**Records excerpted from a collection:**
★ ★ ★ ★
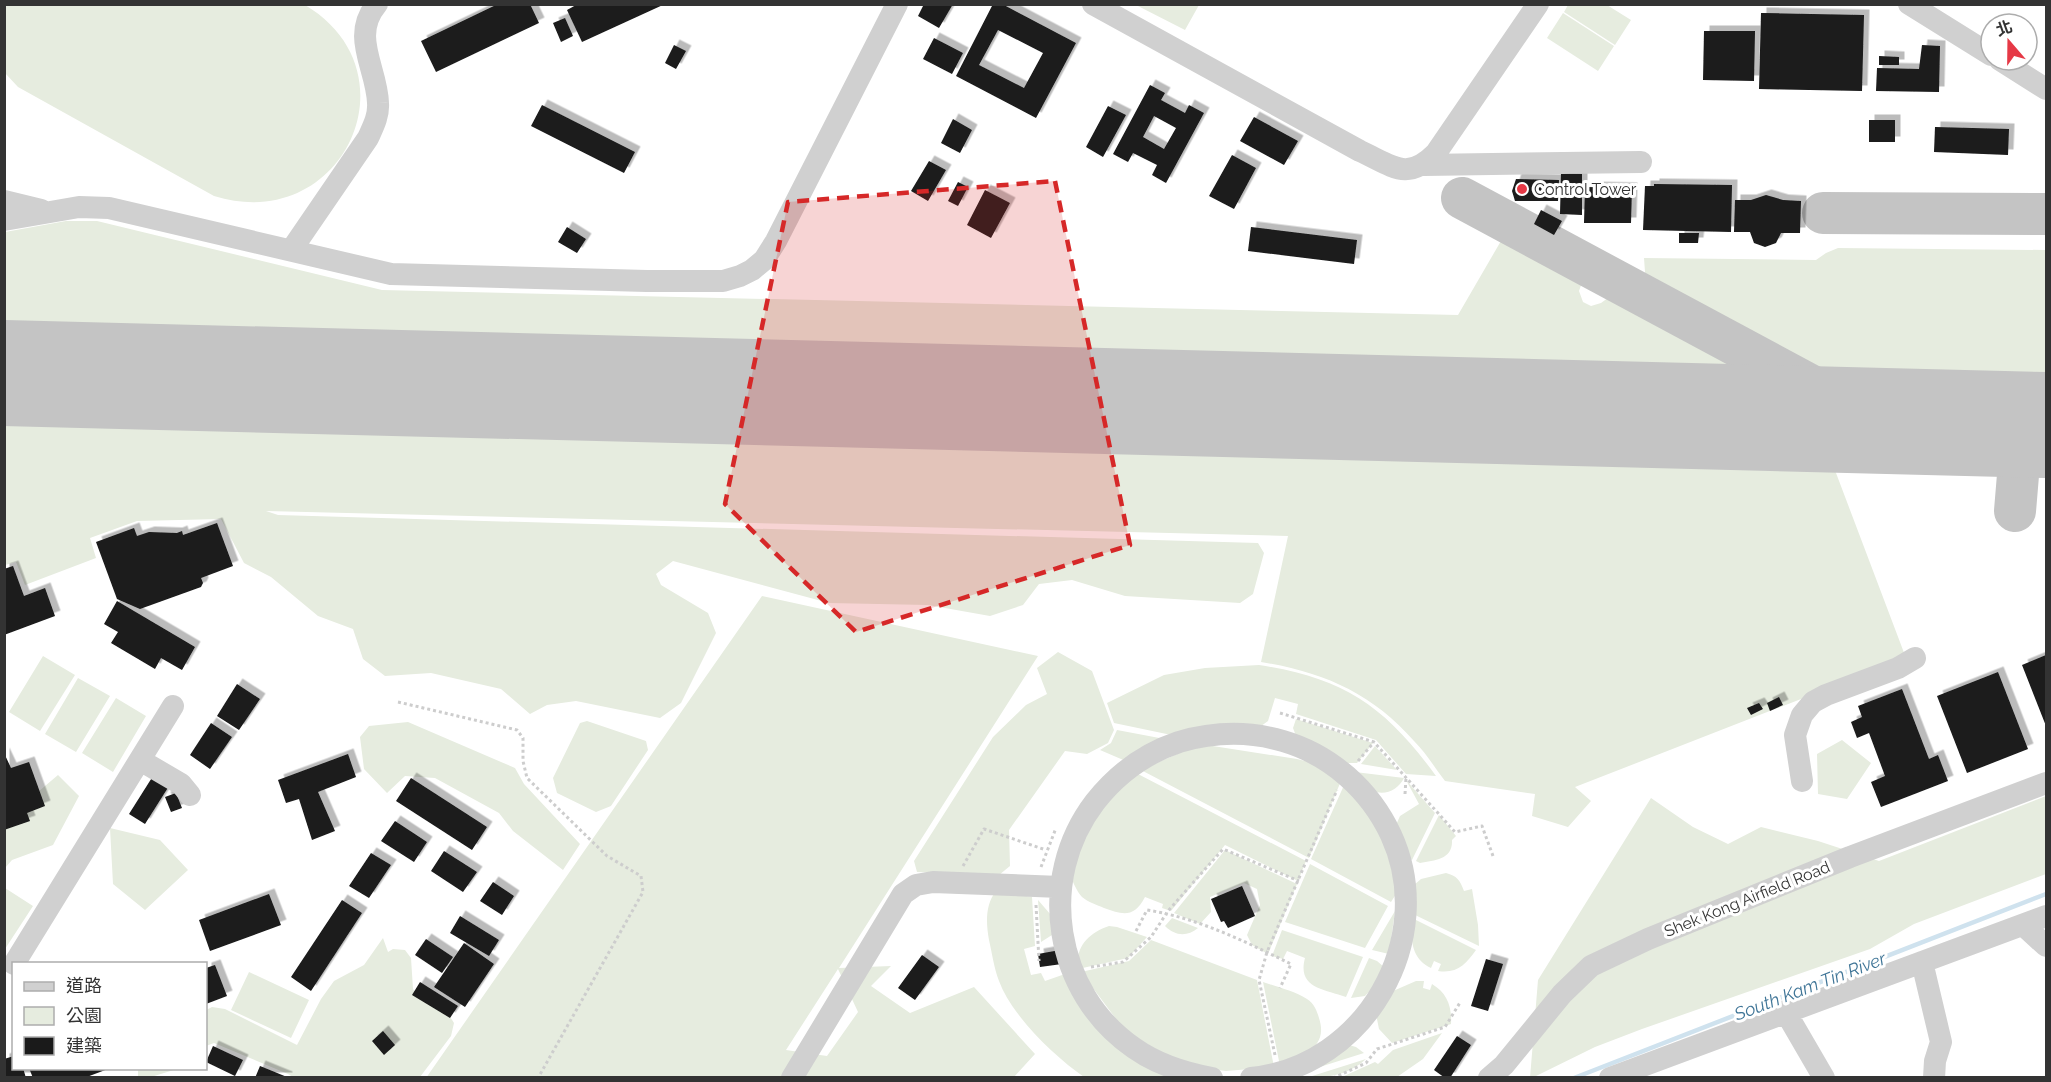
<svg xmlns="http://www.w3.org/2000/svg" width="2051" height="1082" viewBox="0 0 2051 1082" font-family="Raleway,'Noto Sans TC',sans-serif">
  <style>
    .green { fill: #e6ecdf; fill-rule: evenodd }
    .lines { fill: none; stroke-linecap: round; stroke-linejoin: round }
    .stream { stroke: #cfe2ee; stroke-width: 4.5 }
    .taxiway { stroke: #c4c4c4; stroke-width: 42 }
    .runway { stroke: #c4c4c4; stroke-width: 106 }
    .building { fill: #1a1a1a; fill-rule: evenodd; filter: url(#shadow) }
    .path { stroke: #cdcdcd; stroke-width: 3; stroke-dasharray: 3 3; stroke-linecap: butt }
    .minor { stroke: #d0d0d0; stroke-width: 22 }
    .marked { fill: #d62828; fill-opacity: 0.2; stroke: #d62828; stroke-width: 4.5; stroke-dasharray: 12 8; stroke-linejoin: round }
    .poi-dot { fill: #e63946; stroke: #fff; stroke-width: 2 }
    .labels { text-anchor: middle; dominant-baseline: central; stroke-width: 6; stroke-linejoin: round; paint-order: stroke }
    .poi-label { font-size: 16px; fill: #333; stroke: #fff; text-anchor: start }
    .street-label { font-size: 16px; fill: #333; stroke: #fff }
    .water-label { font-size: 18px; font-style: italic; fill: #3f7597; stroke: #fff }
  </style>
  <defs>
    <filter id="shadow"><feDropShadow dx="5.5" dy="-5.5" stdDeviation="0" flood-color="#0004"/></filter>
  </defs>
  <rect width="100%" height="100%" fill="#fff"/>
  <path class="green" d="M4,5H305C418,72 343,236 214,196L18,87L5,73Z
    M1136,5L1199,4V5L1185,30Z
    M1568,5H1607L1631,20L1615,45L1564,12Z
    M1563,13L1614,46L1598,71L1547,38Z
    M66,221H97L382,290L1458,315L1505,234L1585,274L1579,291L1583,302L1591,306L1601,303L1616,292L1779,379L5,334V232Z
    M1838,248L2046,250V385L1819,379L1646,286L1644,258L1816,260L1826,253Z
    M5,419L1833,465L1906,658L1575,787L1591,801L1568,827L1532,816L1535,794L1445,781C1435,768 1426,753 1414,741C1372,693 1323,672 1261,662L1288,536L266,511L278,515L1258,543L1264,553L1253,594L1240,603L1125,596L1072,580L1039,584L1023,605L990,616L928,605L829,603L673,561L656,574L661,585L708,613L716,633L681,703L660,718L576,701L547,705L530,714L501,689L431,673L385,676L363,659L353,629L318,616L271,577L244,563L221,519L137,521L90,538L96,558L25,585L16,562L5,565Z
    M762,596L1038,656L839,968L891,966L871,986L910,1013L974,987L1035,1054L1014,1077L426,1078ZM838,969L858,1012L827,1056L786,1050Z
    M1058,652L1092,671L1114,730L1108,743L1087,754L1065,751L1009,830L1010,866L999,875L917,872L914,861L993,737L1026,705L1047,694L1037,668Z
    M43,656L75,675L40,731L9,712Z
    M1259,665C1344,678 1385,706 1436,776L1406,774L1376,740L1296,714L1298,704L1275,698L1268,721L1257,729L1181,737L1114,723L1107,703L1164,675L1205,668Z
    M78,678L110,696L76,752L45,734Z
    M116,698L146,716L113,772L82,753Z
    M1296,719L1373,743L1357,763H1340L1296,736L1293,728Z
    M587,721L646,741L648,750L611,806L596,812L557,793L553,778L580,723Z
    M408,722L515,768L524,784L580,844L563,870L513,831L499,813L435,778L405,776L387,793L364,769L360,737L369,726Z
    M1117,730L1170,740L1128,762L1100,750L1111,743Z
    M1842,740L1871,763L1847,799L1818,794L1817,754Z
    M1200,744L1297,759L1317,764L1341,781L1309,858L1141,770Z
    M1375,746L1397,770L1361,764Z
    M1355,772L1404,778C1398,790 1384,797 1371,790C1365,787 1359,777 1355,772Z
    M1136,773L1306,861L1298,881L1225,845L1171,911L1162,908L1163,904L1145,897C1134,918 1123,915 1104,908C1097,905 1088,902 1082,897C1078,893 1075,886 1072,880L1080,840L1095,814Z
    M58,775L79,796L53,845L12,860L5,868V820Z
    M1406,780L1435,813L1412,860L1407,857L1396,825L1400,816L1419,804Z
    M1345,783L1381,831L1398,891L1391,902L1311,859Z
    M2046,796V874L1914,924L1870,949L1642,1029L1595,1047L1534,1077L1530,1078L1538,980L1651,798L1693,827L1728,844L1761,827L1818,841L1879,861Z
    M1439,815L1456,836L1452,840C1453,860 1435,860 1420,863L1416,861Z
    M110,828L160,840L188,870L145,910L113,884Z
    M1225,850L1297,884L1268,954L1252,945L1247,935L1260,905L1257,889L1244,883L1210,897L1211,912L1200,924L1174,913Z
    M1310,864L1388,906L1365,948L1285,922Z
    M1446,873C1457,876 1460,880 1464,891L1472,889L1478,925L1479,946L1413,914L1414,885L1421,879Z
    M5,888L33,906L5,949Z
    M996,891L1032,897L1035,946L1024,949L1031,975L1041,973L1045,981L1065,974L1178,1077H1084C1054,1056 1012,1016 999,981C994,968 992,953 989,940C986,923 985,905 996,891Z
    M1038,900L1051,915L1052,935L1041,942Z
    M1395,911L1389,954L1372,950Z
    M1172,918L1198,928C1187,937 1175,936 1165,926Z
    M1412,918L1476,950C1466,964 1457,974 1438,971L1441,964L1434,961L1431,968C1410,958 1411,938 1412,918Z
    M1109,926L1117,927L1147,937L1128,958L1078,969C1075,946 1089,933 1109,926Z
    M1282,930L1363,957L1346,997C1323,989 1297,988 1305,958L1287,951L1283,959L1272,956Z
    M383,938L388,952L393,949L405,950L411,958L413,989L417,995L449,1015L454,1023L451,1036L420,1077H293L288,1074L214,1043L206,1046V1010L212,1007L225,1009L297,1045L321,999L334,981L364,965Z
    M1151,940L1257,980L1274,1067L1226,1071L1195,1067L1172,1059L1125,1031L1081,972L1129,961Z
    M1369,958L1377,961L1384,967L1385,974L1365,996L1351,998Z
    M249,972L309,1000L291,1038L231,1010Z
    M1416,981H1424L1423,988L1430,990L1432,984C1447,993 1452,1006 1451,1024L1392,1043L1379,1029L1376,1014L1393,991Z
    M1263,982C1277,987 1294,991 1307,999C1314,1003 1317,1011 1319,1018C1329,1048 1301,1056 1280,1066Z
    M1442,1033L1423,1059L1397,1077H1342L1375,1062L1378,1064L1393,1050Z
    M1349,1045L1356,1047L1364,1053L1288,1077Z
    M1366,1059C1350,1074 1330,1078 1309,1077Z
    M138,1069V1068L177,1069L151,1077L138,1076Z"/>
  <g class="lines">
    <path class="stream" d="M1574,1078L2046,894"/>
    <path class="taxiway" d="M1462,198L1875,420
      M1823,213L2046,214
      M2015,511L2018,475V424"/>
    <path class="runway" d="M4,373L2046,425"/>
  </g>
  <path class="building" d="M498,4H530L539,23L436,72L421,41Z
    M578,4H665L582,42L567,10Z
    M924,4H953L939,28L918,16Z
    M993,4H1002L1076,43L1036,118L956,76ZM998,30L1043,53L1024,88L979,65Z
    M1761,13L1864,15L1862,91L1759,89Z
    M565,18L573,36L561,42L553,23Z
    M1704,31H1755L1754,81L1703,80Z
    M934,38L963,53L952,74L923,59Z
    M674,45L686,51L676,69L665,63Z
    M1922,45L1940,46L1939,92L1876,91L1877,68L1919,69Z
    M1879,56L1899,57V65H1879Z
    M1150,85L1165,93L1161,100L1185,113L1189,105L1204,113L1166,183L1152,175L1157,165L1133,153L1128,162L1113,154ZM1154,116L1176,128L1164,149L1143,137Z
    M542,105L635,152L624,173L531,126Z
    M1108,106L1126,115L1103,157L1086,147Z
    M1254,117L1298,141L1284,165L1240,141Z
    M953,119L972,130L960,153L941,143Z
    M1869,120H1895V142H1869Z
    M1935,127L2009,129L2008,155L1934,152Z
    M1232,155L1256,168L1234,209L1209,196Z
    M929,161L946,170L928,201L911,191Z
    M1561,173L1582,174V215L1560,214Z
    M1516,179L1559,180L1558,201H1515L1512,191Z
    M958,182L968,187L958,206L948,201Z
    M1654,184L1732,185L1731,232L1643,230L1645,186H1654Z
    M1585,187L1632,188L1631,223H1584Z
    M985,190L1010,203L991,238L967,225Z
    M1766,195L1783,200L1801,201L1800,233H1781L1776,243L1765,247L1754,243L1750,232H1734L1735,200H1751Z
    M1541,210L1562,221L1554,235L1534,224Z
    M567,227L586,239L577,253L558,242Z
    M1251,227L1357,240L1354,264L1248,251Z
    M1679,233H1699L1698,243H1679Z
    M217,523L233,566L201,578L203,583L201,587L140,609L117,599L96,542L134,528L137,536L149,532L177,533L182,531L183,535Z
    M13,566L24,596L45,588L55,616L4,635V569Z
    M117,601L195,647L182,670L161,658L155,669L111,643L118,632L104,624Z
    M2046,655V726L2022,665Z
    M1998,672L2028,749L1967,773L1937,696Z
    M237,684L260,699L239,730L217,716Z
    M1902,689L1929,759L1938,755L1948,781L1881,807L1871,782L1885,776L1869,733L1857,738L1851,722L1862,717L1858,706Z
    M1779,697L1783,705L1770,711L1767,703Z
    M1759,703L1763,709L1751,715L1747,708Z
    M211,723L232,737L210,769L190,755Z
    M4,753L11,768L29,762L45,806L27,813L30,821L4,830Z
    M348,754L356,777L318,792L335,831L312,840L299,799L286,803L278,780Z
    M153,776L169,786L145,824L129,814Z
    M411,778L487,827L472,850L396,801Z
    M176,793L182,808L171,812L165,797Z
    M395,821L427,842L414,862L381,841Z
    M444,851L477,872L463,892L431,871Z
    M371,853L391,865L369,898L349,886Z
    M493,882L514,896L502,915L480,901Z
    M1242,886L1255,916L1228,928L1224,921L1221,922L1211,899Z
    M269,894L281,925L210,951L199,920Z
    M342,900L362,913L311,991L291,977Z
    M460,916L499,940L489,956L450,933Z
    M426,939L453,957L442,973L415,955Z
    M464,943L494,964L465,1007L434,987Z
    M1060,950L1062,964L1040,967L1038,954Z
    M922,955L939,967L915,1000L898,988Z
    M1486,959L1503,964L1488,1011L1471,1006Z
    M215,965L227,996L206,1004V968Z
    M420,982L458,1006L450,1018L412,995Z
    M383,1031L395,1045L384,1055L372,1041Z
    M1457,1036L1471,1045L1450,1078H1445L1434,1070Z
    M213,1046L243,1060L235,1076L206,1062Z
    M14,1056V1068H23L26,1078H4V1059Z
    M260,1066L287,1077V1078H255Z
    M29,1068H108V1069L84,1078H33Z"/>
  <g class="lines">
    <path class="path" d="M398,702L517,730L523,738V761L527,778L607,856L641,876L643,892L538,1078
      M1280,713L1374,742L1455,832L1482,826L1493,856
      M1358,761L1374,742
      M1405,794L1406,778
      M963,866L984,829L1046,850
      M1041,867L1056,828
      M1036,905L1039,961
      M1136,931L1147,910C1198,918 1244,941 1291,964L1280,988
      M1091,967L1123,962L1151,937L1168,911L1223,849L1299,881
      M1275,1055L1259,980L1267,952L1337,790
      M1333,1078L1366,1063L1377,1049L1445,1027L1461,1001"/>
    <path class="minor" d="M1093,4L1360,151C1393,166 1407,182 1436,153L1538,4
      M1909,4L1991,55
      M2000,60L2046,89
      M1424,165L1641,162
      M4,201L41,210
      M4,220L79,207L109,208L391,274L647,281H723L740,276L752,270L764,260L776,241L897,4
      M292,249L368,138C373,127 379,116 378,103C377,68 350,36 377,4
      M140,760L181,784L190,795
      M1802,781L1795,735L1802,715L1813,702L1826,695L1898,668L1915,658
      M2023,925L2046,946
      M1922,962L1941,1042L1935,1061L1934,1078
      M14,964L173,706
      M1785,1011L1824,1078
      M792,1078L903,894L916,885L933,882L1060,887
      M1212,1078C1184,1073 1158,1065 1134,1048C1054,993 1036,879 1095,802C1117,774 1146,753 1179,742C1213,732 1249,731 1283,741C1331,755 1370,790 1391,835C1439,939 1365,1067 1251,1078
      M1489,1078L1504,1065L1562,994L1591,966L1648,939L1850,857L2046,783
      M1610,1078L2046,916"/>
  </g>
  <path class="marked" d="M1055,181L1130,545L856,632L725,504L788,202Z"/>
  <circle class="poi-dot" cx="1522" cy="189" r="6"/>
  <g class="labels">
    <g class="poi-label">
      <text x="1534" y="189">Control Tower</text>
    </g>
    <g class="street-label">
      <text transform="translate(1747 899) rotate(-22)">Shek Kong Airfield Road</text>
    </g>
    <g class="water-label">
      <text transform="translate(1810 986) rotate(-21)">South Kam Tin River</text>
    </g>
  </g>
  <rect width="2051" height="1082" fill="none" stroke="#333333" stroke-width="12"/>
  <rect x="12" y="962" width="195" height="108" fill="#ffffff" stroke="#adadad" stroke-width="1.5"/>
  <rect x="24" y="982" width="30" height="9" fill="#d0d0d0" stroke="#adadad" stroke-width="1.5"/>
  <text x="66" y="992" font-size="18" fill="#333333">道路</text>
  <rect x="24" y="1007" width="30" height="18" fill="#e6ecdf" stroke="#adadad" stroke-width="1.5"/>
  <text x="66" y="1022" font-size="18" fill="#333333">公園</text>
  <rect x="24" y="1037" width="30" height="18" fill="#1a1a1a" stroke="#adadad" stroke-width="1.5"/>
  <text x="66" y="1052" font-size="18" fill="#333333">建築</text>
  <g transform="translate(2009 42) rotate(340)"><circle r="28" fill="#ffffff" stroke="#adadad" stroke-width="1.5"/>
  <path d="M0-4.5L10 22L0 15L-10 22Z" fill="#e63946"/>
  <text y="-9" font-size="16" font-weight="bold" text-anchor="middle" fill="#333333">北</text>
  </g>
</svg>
★ ★ ★ ★
**Assignment:** Which lines in the records above contain the word "linecap"? Return each of them.

**Written answer:**
    .lines { fill: none; stroke-linecap: round; stroke-linejoin: round }
    .path { stroke: #cdcdcd; stroke-width: 3; stroke-dasharray: 3 3; stroke-linecap: butt }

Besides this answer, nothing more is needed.